A CANÇÃO DE HARROW
Adriano Moreira - Professor Universitário
No intervalo das duas guerras mundiais, quando a conjuntura mundial estava enquadrada pela Conferência da Paz de Paris e pelo Tratado de Versalhes, Churchill dedicou-se a elaborar algumas biografias que reuniu em volume de grande circulação, e o seu motivo principal, que expressamente anuncia, foi este: cada geração há-de sempre cantar convicta a Canção de Harrow - "No passado, que gigantes admiráveis".
Esta invocação não foi necessariamente inspirada por desconforto causado pela mediocridade da época, que lhe terá despertado a meditação histórica, mas não é de excluir que agora seja essa a circunstância desta entrada no novo milénio, a qual leva a recordar o sentimento que lhe despertou o interesse "sobre grandes homens" da gesta imperial.
Entre os seleccionados para a galeria dos modelos inspiradores do exemplo e da grandeza, encontra-se o famoso Lawrence da Arábia, que não foi um simples soldado cedo retirado do quadro dos oficiais para voltar, como que anónimo e com diferente nome, sem graduação, às fileiras. A sua curta vida (1888-1935) foi, entre várias actividades e a partir da educação em Oxford, dedicada à história militar e à arqueologia, aprender árabe, a traduzir a Odisseia.
Mas aquilo que o notabilizou foi, como oficial do exército britânico, a acção de apoio ao nacionalismo dos árabes que assumiram a luta contra o Império Turco durante a primeira guerra mundial. De tal modo se afeiçoou e identificou com os povos que lutaram pelo fim da submissão aos otomanos que, mesmo na Europa, impressionou Churchill ao encontrá-lo em Paris depois da paz, assumindo a imagem dos árabes: "usava sua roupa árabe, e toda a magnificência do seu semblante se destacava.
A graciosidade dos seus modos; a precisão de suas opiniões; o alcance e qualidade da sua conversação: tudo parecia realçado a um grau notável pelo traje magnífico e pela cobertura elegante na cabeça." E todavia este homem, que ganhara a confiança dos árabes, que animara a sua revolta, que imaginou e dirigiu as operações militares que ajudaram a liquidar o império que os submetia, não resistiu ao desgosto causado pela quebra das promessas que o seu governo avalizara em relação ao futuro estatuto de povos libertados que lhes anunciara.

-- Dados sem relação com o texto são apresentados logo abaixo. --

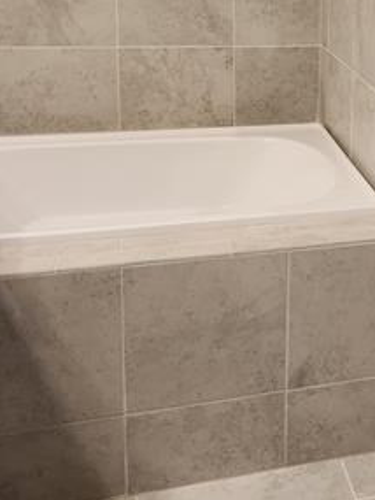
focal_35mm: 62
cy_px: 56
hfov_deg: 21.6
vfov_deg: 29.9
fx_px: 895
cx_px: 475
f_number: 1.8
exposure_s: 1/120
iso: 160
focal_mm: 5.4
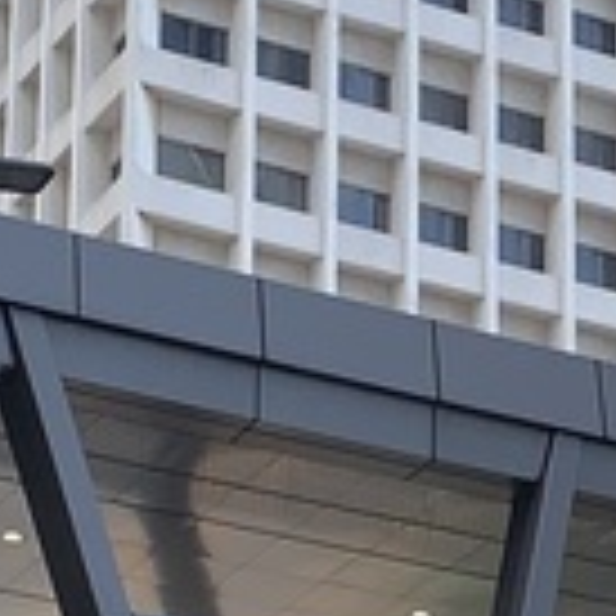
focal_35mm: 134
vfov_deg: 12.8
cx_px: 549
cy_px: 643
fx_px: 2698
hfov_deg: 12.9
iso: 25
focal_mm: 4.25
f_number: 1.8
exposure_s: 1/1001
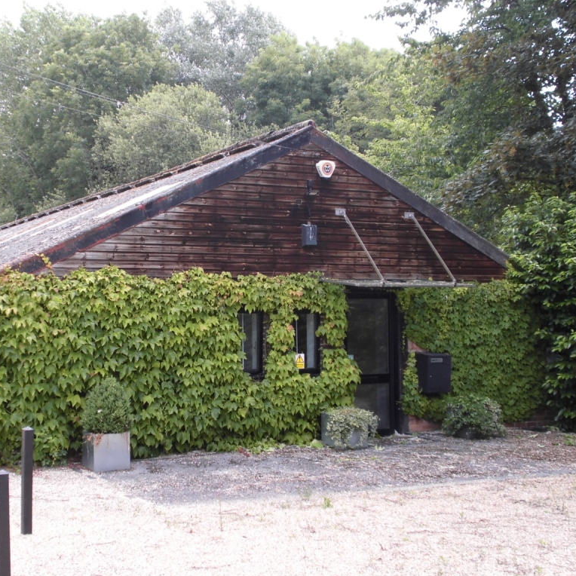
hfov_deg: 37.2
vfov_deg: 37.6
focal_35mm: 45
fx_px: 847
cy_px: 289
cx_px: 195
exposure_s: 1/125
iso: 64
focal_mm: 6.9
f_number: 3.9
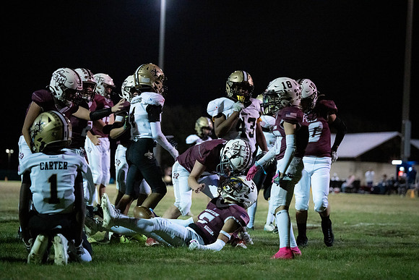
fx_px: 1141
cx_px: 210
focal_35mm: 98
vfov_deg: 14.0
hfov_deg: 20.8
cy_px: 140
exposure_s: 1/1000
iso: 20000
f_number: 2.8
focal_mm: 98
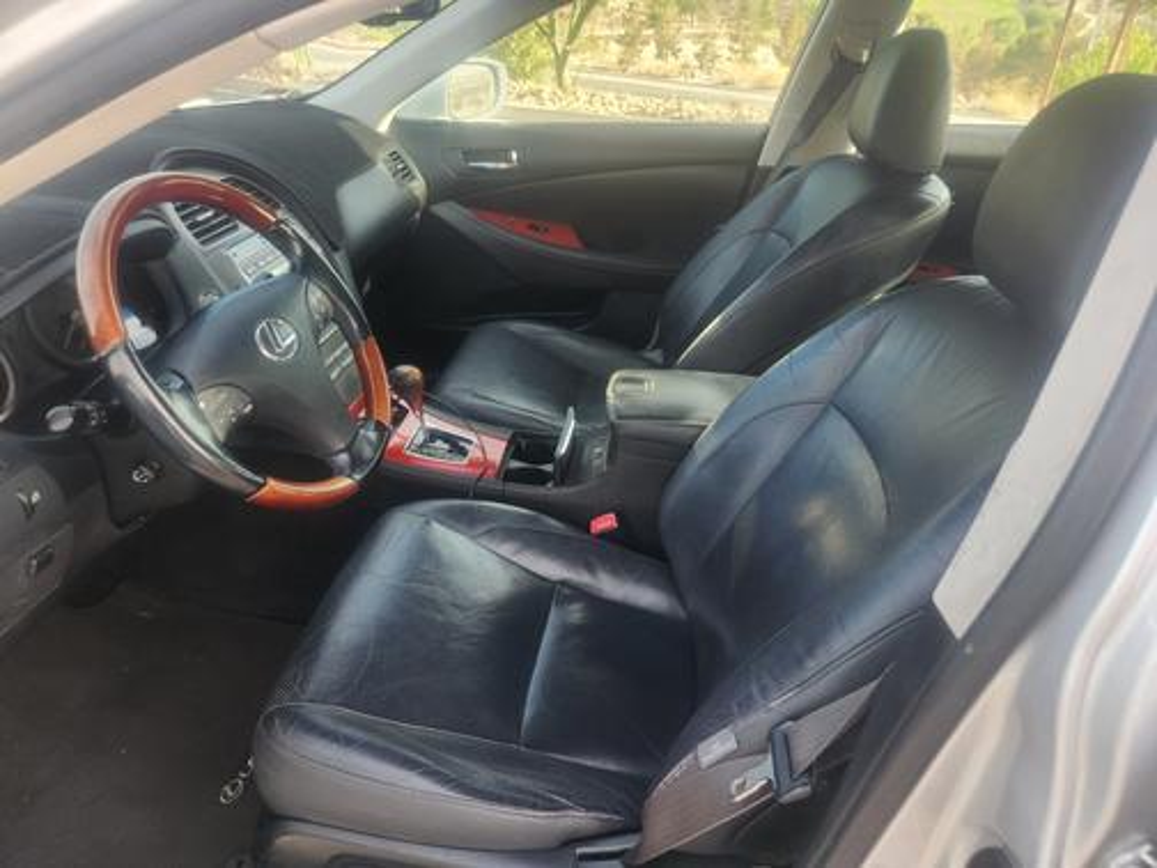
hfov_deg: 73.9
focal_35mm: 23
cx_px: 578
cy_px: 434
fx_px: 769
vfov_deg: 58.9
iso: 50
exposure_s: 1/180
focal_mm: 5.4
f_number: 1.8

Recusou a ordem do Banho, mudou de identidade, serviu como simples mecânico a RAF na Índia, fez por ser esquecido e talvez por esquecer. Este apagamento e fuga foi uma surpreendente afirmação de dignidade e revolta, da qual o biógrafo, que o tivera como colaborador no Ministério das Colónias, diz o seguinte: "Tudo é intenso, individual, espontâneo - e, mesmo assim, em condições que parecem impedir a presença humana.

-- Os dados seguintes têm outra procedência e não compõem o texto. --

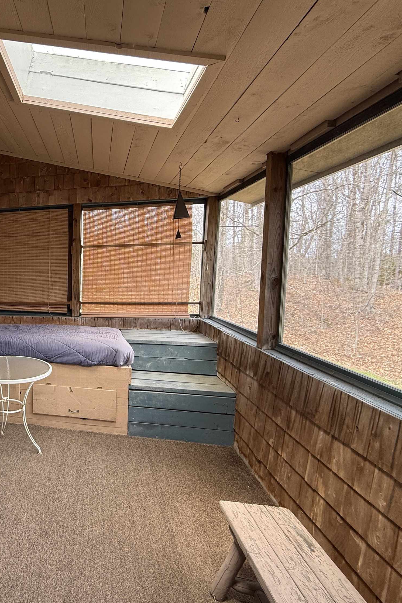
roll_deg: +0.8
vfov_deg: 84.0
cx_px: 14
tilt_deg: -3.3
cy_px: 297
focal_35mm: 20
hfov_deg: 51.6
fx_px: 335
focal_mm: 2.22
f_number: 2.2
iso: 64
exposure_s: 1/99
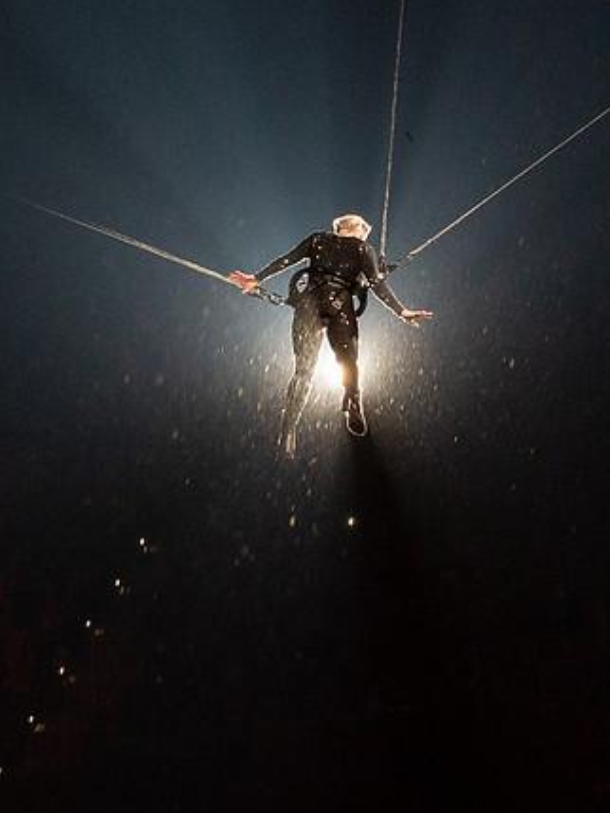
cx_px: 181
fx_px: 4439
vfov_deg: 10.4
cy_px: 207
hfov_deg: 7.9
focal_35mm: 189
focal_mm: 30
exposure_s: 1/200
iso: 800
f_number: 5.6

No centro, um cérebro, uma alma, uma força de vontade. Um épico, um prodígio, uma lenda de tormento e, no coração de tudo isto - um Homem." Das ambições colonialistas de então, da partilha dos territórios e povos ao sabor dos projectos dos vencedores da guerra de 1914-1918, com inteiro abandono das promessas feitas e às quais Lawrence dera credibilidade, derivam muitas das causas que determinam o drama do Médio Oriente, designadamente o desastre do Líbano, o equívoco do Iraque, a instabilidade da Síria, a tragédia da Palestina, e assim por diante.
Tudo mais do que razões para cantar a Canção de Harrow que inspirou Churchill, porque a mediocridade das lideranças não pode ser excluída do conjunto das causas que instalaram naquela região um perigo agudo de conflito implacável.
Sobretudo a evidente e frequente distância entre os propósitos anunciados e as contraditórias políticas continuadas, o sinuoso e confuso processo que, desde a originária intervenção programática da ONU até à realidade catastrófica em que se traduzem as relações do Estado de Israel com a indefinida situação da Palestina, dificilmente deixam esquecer a experiência e o drama de Lawrence da Arábia.
Existem outros factos que fazem parte dessa memória, a recomendar que esta iniciativa da cimeira UE-África seja dominada pela autenticidade de propósitos e compromissos.